Could you restate the data word for word and drop the pictures?

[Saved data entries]
%%
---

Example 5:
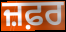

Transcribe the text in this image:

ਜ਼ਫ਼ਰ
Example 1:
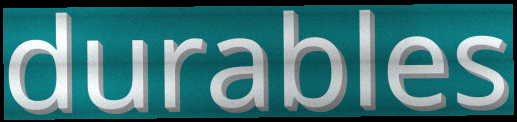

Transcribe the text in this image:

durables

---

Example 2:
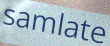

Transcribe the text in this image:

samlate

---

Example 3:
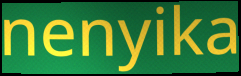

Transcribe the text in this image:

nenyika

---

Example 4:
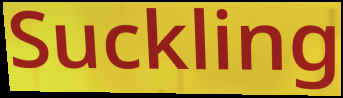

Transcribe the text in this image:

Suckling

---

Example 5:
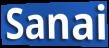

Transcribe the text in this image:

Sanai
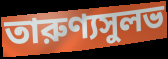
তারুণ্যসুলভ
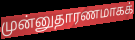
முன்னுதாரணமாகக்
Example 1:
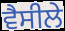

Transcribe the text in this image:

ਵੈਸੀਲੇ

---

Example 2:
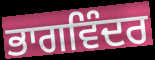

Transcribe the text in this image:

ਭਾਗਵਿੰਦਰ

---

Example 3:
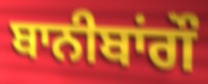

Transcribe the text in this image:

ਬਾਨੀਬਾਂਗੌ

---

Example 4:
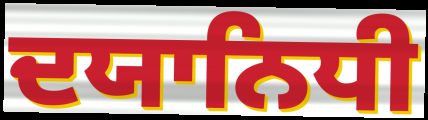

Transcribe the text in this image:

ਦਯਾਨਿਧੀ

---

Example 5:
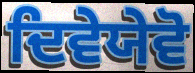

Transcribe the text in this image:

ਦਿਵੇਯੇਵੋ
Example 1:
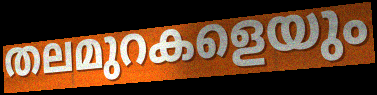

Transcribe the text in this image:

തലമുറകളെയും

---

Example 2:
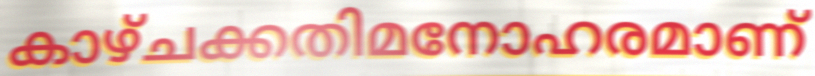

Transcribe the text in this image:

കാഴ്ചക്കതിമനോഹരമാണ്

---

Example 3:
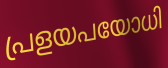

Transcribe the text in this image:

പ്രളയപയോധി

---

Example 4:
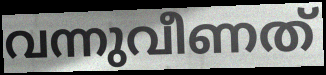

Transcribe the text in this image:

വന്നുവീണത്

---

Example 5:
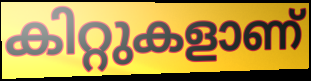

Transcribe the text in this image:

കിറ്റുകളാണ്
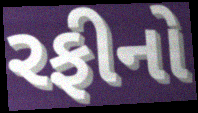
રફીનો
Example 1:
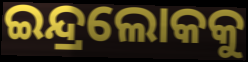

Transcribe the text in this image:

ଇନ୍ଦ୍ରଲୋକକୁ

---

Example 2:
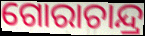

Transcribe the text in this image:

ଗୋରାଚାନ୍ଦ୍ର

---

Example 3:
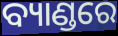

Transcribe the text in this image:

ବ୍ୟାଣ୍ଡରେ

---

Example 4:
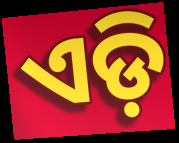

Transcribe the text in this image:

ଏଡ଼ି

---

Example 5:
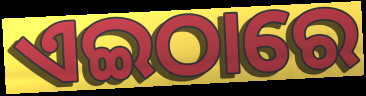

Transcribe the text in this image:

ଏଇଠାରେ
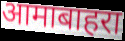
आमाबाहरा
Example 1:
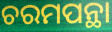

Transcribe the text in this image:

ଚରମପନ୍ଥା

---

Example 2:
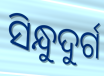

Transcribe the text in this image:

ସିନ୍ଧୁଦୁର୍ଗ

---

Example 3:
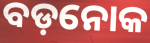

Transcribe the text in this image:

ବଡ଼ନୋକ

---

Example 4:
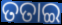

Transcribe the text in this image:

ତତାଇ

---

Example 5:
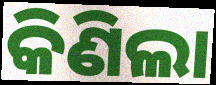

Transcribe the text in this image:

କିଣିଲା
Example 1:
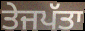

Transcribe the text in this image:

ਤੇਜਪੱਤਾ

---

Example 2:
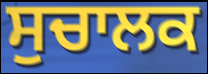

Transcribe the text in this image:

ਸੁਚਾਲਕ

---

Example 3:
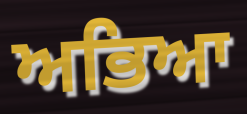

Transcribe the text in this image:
%%
Worked solution
---

Example 5:

Transcribe the text in this image:

ਜ਼ਫ਼ਰ
Example 1:

Transcribe the text in this image:

durables

---

Example 2:

Transcribe the text in this image:

samlate

---

Example 3:

Transcribe the text in this image:

nenyika

---

Example 4:

Transcribe the text in this image:

Suckling

---

Example 5:

Transcribe the text in this image:

Sanai
তারুণ্যসুলভ
முன்னுதாரணமாகக்
Example 1:

Transcribe the text in this image:

ਵੈਸੀਲੇ

---

Example 2:

Transcribe the text in this image:

ਭਾਗਵਿੰਦਰ

---

Example 3:

Transcribe the text in this image:

ਬਾਨੀਬਾਂਗੌ

---

Example 4:

Transcribe the text in this image:

ਦਯਾਨਿਧੀ

---

Example 5:

Transcribe the text in this image:

ਦਿਵੇਯੇਵੋ
Example 1:

Transcribe the text in this image:

തലമുറകളെയും

---

Example 2:

Transcribe the text in this image:

കാഴ്ചക്കതിമനോഹരമാണ്

---

Example 3:

Transcribe the text in this image:

പ്രളയപയോധി

---

Example 4:

Transcribe the text in this image:

വന്നുവീണത്

---

Example 5:

Transcribe the text in this image:

കിറ്റുകളാണ്
રફીનો
Example 1:

Transcribe the text in this image:

ଇନ୍ଦ୍ରଲୋକକୁ

---

Example 2:

Transcribe the text in this image:

ଗୋରାଚାନ୍ଦ୍ର

---

Example 3:

Transcribe the text in this image:

ବ୍ୟାଣ୍ଡରେ

---

Example 4:

Transcribe the text in this image:

ଏଡ଼ି

---

Example 5:

Transcribe the text in this image:

ଏଇଠାରେ
आमाबाहरा
Example 1:

Transcribe the text in this image:

ଚରମପନ୍ଥା

---

Example 2:

Transcribe the text in this image:

ସିନ୍ଧୁଦୁର୍ଗ

---

Example 3:

Transcribe the text in this image:

ବଡ଼ନୋକ

---

Example 4:

Transcribe the text in this image:

ତତାଇ

---

Example 5:

Transcribe the text in this image:

କିଣିଲା
Example 1:

Transcribe the text in this image:

ਤੇਜਪੱਤਾ

---

Example 2:

Transcribe the text in this image:

ਸੁਚਾਲਕ

---

Example 3:

Transcribe the text in this image:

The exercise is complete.